### Required action
Quote the records from the line containing "Worldwide Shipping Available" through the end of the records, reproducing each line verbatim.

### Data
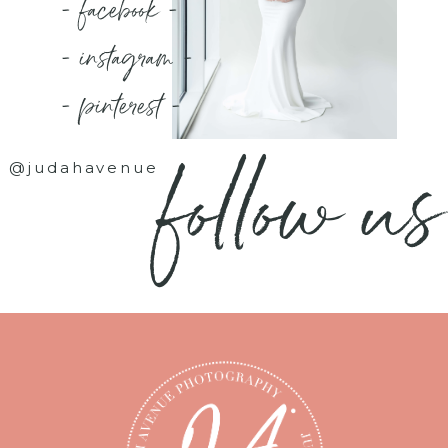
- facebook -
- instagram -
- pinterest -
follow us
@judahavenue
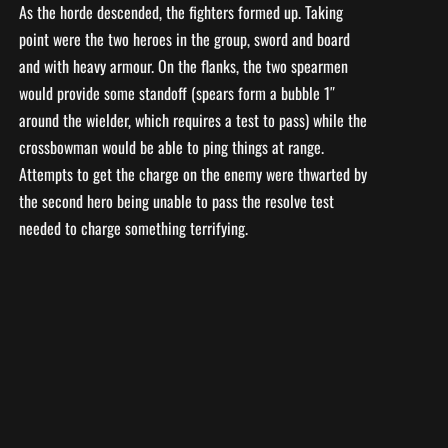
As the horde descended, the fighters formed up. Taking
point were the two heroes in the group, sword and board
and with heavy armour. On the flanks, the two spearmen
would provide some standoff (spears form a bubble 1″
around the wielder, which requires a test to pass) while the
crossbowman would be able to ping things at range.
Attempts to get the charge on the enemy were thwarted by
the second hero being unable to pass the resolve test
needed to charge something terrifying.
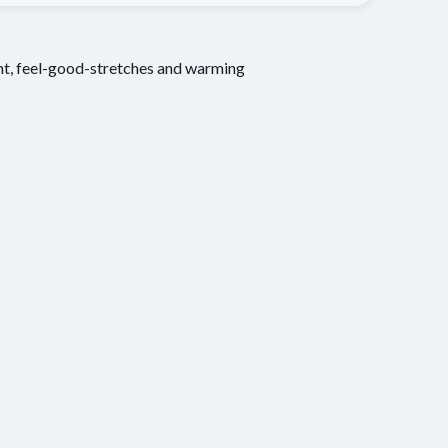
ent, feel-good-stretches and warming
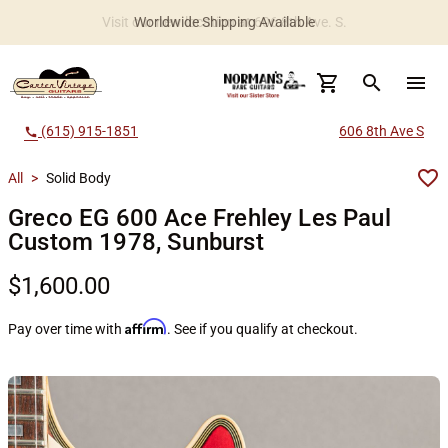
Worldwide Shipping Available
search
menu
(615) 915-1851
606 8th Ave S
call
All
>
Solid Body
Greco EG 600 Ace Frehley Les Paul
Custom 1978, Sunburst
$1,600.00
Affirm
Pay over time with
. See if you qualify at checkout.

### Answer for the task
Worldwide Shipping Available
search
menu
(615) 915-1851
606 8th Ave S
call
All
>
Solid Body
Greco EG 600 Ace Frehley Les Paul
Custom 1978, Sunburst
$1,600.00
Affirm
Pay over time with
. See if you qualify at checkout.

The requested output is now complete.